AIM OF THE TASK
Reproduce the entries exactly, but keep the pictures out of the copy.

####################

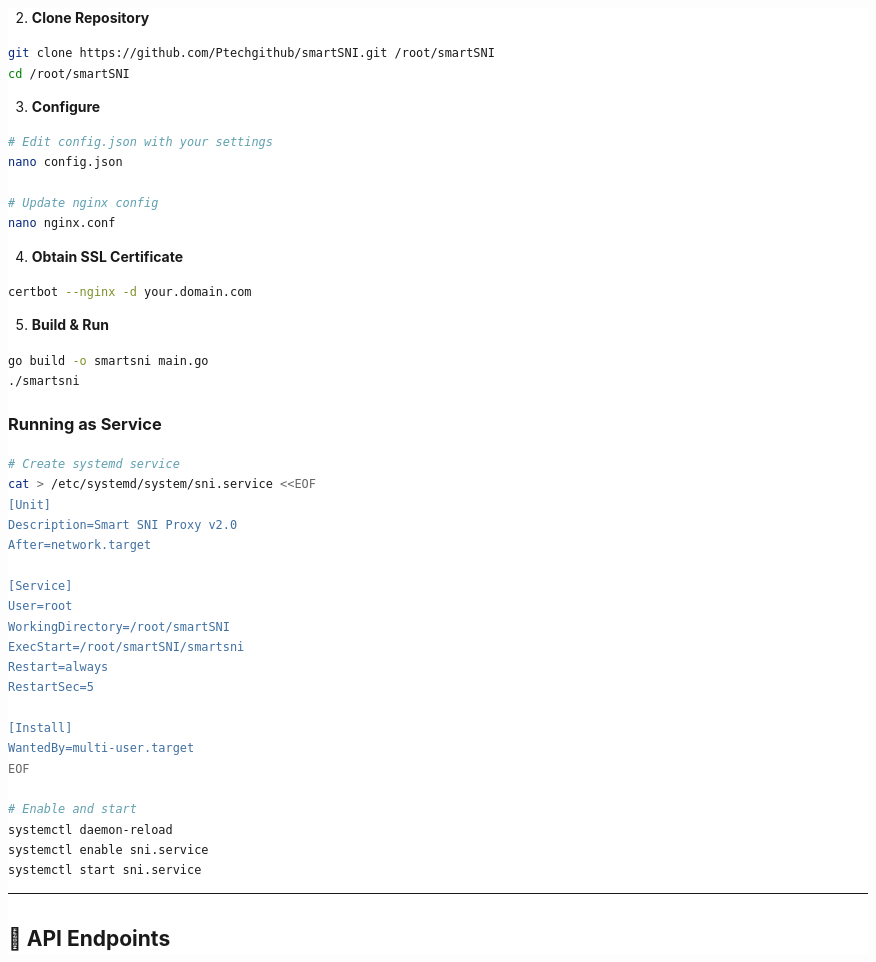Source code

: 2. **Clone Repository**
```bash
git clone https://github.com/Ptechgithub/smartSNI.git /root/smartSNI
cd /root/smartSNI
```

3. **Configure**
```bash
# Edit config.json with your settings
nano config.json

# Update nginx config
nano nginx.conf
```

4. **Obtain SSL Certificate**
```bash
certbot --nginx -d your.domain.com
```

5. **Build & Run**
```bash
go build -o smartsni main.go
./smartsni
```

### Running as Service

```bash
# Create systemd service
cat > /etc/systemd/system/sni.service <<EOF
[Unit]
Description=Smart SNI Proxy v2.0
After=network.target

[Service]
User=root
WorkingDirectory=/root/smartSNI
ExecStart=/root/smartSNI/smartsni
Restart=always
RestartSec=5

[Install]
WantedBy=multi-user.target
EOF

# Enable and start
systemctl daemon-reload
systemctl enable sni.service
systemctl start sni.service
```

---

## 📡 API Endpoints
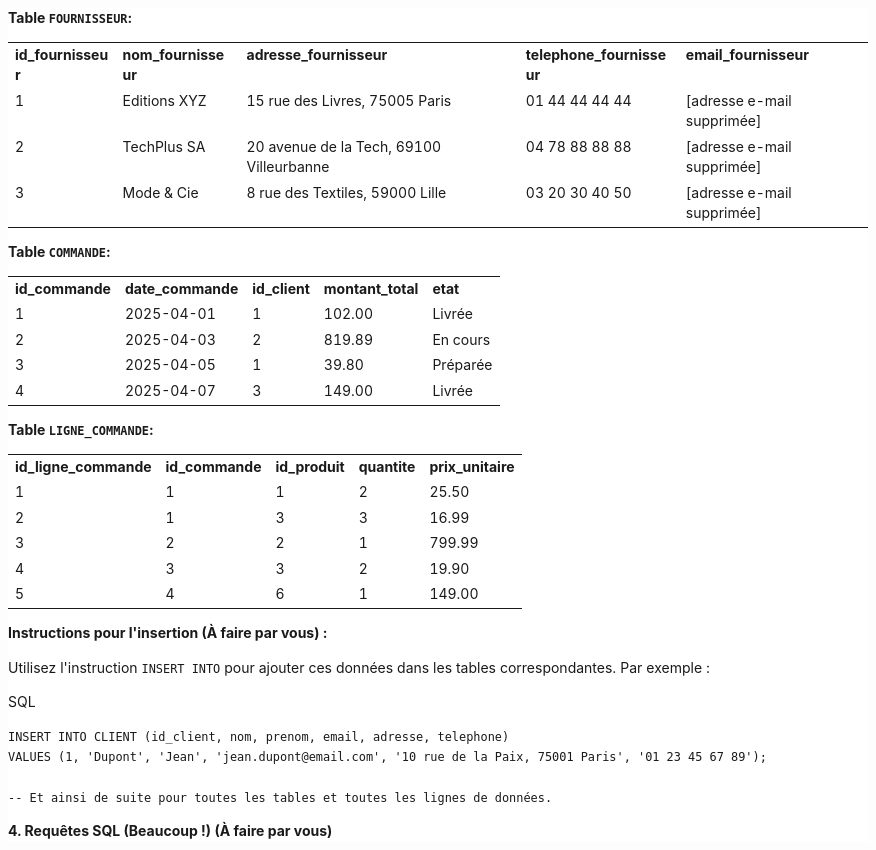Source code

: **Table `FOURNISSEUR`:**

|   |   |   |   |   |
|---|---|---|---|---|
|**id_fournisseur**|**nom_fournisseur**|**adresse_fournisseur**|**telephone_fournisseur**|**email_fournisseur**|
|1|Editions XYZ|15 rue des Livres, 75005 Paris|01 44 44 44 44|[adresse e-mail supprimée]|
|2|TechPlus SA|20 avenue de la Tech, 69100 Villeurbanne|04 78 88 88 88|[adresse e-mail supprimée]|
|3|Mode & Cie|8 rue des Textiles, 59000 Lille|03 20 30 40 50|[adresse e-mail supprimée]|

**Table `COMMANDE`:**

|   |   |   |   |   |
|---|---|---|---|---|
|**id_commande**|**date_commande**|**id_client**|**montant_total**|**etat**|
|1|2025-04-01|1|102.00|Livrée|
|2|2025-04-03|2|819.89|En cours|
|3|2025-04-05|1|39.80|Préparée|
|4|2025-04-07|3|149.00|Livrée|

**Table `LIGNE_COMMANDE`:**

|   |   |   |   |   |
|---|---|---|---|---|
|**id_ligne_commande**|**id_commande**|**id_produit**|**quantite**|**prix_unitaire**|
|1|1|1|2|25.50|
|2|1|3|3|16.99|
|3|2|2|1|799.99|
|4|3|3|2|19.90|
|5|4|6|1|149.00|

**Instructions pour l'insertion (À faire par vous) :**

Utilisez l'instruction `INSERT INTO` pour ajouter ces données dans les tables correspondantes. Par exemple :

SQL

```
INSERT INTO CLIENT (id_client, nom, prenom, email, adresse, telephone)
VALUES (1, 'Dupont', 'Jean', 'jean.dupont@email.com', '10 rue de la Paix, 75001 Paris', '01 23 45 67 89');

-- Et ainsi de suite pour toutes les tables et toutes les lignes de données.
```

**4. Requêtes SQL (Beaucoup !) (À faire par vous)**
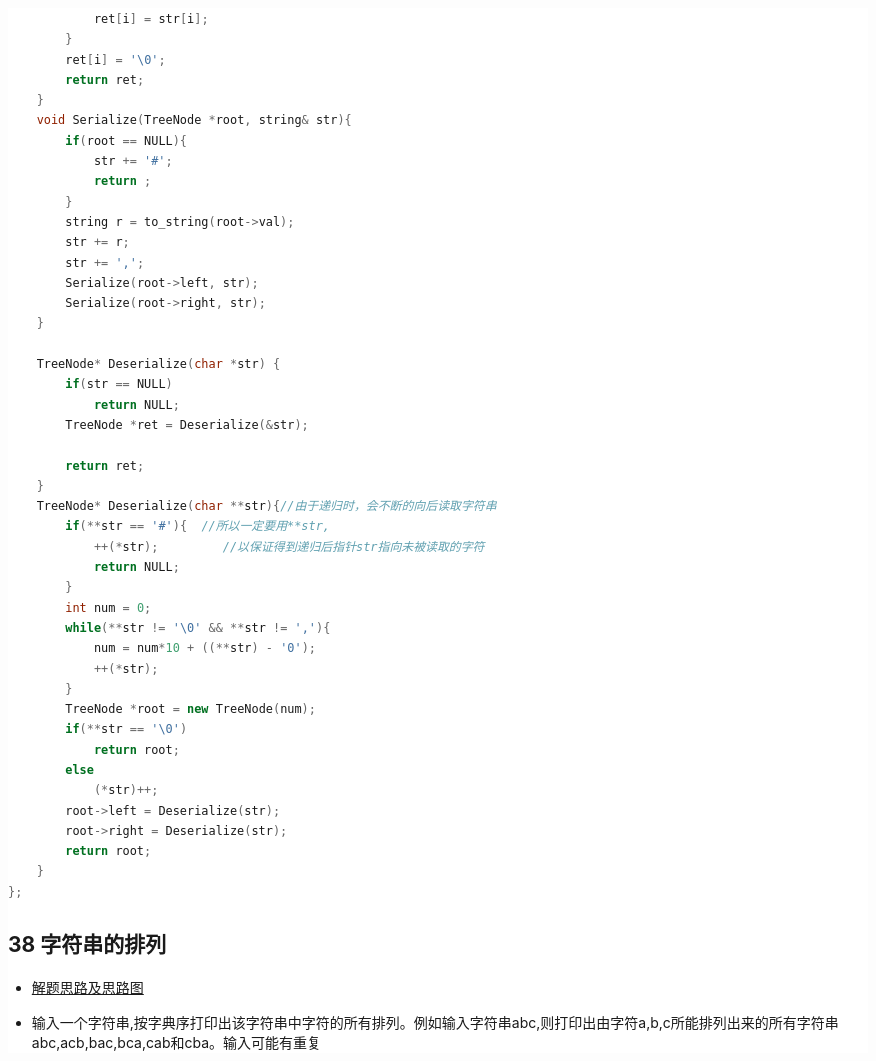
 ```c++
            ret[i] = str[i];
        }
        ret[i] = '\0';
        return ret;
    }
    void Serialize(TreeNode *root, string& str){
        if(root == NULL){
            str += '#';
            return ;
        }
        string r = to_string(root->val);
        str += r;
        str += ',';
        Serialize(root->left, str);
        Serialize(root->right, str);
    }
     
    TreeNode* Deserialize(char *str) {
        if(str == NULL)
            return NULL;
        TreeNode *ret = Deserialize(&str);
 
        return ret;
    }
    TreeNode* Deserialize(char **str){//由于递归时，会不断的向后读取字符串
        if(**str == '#'){  //所以一定要用**str,
            ++(*str);         //以保证得到递归后指针str指向未被读取的字符
            return NULL;
        }
        int num = 0;
        while(**str != '\0' && **str != ','){
            num = num*10 + ((**str) - '0');
            ++(*str);
        }
        TreeNode *root = new TreeNode(num);
        if(**str == '\0')
            return root;
        else
            (*str)++;
        root->left = Deserialize(str);
        root->right = Deserialize(str);
        return root;
    }
};
```

## 38 字符串的排列

- [解题思路及思路图](http://www.cnblogs.com/cxjchen/p/3932949.html)

- 输入一个字符串,按字典序打印出该字符串中字符的所有排列。例如输入字符串abc,则打印出由字符a,b,c所能排列出来的所有字符串abc,acb,bac,bca,cab和cba。输入可能有重复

####################

TASK SOLUTION
Source code

: 2. **Clone Repository**
```bash
git clone https://github.com/Ptechgithub/smartSNI.git /root/smartSNI
cd /root/smartSNI
```

3. **Configure**
```bash
# Edit config.json with your settings
nano config.json

# Update nginx config
nano nginx.conf
```

4. **Obtain SSL Certificate**
```bash
certbot --nginx -d your.domain.com
```

5. **Build & Run**
```bash
go build -o smartsni main.go
./smartsni
```

### Running as Service

```bash
# Create systemd service
cat > /etc/systemd/system/sni.service <<EOF
[Unit]
Description=Smart SNI Proxy v2.0
After=network.target

[Service]
User=root
WorkingDirectory=/root/smartSNI
ExecStart=/root/smartSNI/smartsni
Restart=always
RestartSec=5

[Install]
WantedBy=multi-user.target
EOF

# Enable and start
systemctl daemon-reload
systemctl enable sni.service
systemctl start sni.service
```

---

## 📡 API Endpoints
Source code

: **Table `FOURNISSEUR`:**

|   |   |   |   |   |
|---|---|---|---|---|
|**id_fournisseur**|**nom_fournisseur**|**adresse_fournisseur**|**telephone_fournisseur**|**email_fournisseur**|
|1|Editions XYZ|15 rue des Livres, 75005 Paris|01 44 44 44 44|[adresse e-mail supprimée]|
|2|TechPlus SA|20 avenue de la Tech, 69100 Villeurbanne|04 78 88 88 88|[adresse e-mail supprimée]|
|3|Mode & Cie|8 rue des Textiles, 59000 Lille|03 20 30 40 50|[adresse e-mail supprimée]|

**Table `COMMANDE`:**

|   |   |   |   |   |
|---|---|---|---|---|
|**id_commande**|**date_commande**|**id_client**|**montant_total**|**etat**|
|1|2025-04-01|1|102.00|Livrée|
|2|2025-04-03|2|819.89|En cours|
|3|2025-04-05|1|39.80|Préparée|
|4|2025-04-07|3|149.00|Livrée|

**Table `LIGNE_COMMANDE`:**

|   |   |   |   |   |
|---|---|---|---|---|
|**id_ligne_commande**|**id_commande**|**id_produit**|**quantite**|**prix_unitaire**|
|1|1|1|2|25.50|
|2|1|3|3|16.99|
|3|2|2|1|799.99|
|4|3|3|2|19.90|
|5|4|6|1|149.00|

**Instructions pour l'insertion (À faire par vous) :**

Utilisez l'instruction `INSERT INTO` pour ajouter ces données dans les tables correspondantes. Par exemple :

SQL

```
INSERT INTO CLIENT (id_client, nom, prenom, email, adresse, telephone)
VALUES (1, 'Dupont', 'Jean', 'jean.dupont@email.com', '10 rue de la Paix, 75001 Paris', '01 23 45 67 89');

-- Et ainsi de suite pour toutes les tables et toutes les lignes de données.
```

**4. Requêtes SQL (Beaucoup !) (À faire par vous)**
 ```c++
            ret[i] = str[i];
        }
        ret[i] = '\0';
        return ret;
    }
    void Serialize(TreeNode *root, string& str){
        if(root == NULL){
            str += '#';
            return ;
        }
        string r = to_string(root->val);
        str += r;
        str += ',';
        Serialize(root->left, str);
        Serialize(root->right, str);
    }
     
    TreeNode* Deserialize(char *str) {
        if(str == NULL)
            return NULL;
        TreeNode *ret = Deserialize(&str);
 
        return ret;
    }
    TreeNode* Deserialize(char **str){//由于递归时，会不断的向后读取字符串
        if(**str == '#'){  //所以一定要用**str,
            ++(*str);         //以保证得到递归后指针str指向未被读取的字符
            return NULL;
        }
        int num = 0;
        while(**str != '\0' && **str != ','){
            num = num*10 + ((**str) - '0');
            ++(*str);
        }
        TreeNode *root = new TreeNode(num);
        if(**str == '\0')
            return root;
        else
            (*str)++;
        root->left = Deserialize(str);
        root->right = Deserialize(str);
        return root;
    }
};
```

## 38 字符串的排列

- [解题思路及思路图](http://www.cnblogs.com/cxjchen/p/3932949.html)

- 输入一个字符串,按字典序打印出该字符串中字符的所有排列。例如输入字符串abc,则打印出由字符a,b,c所能排列出来的所有字符串abc,acb,bac,bca,cab和cba。输入可能有重复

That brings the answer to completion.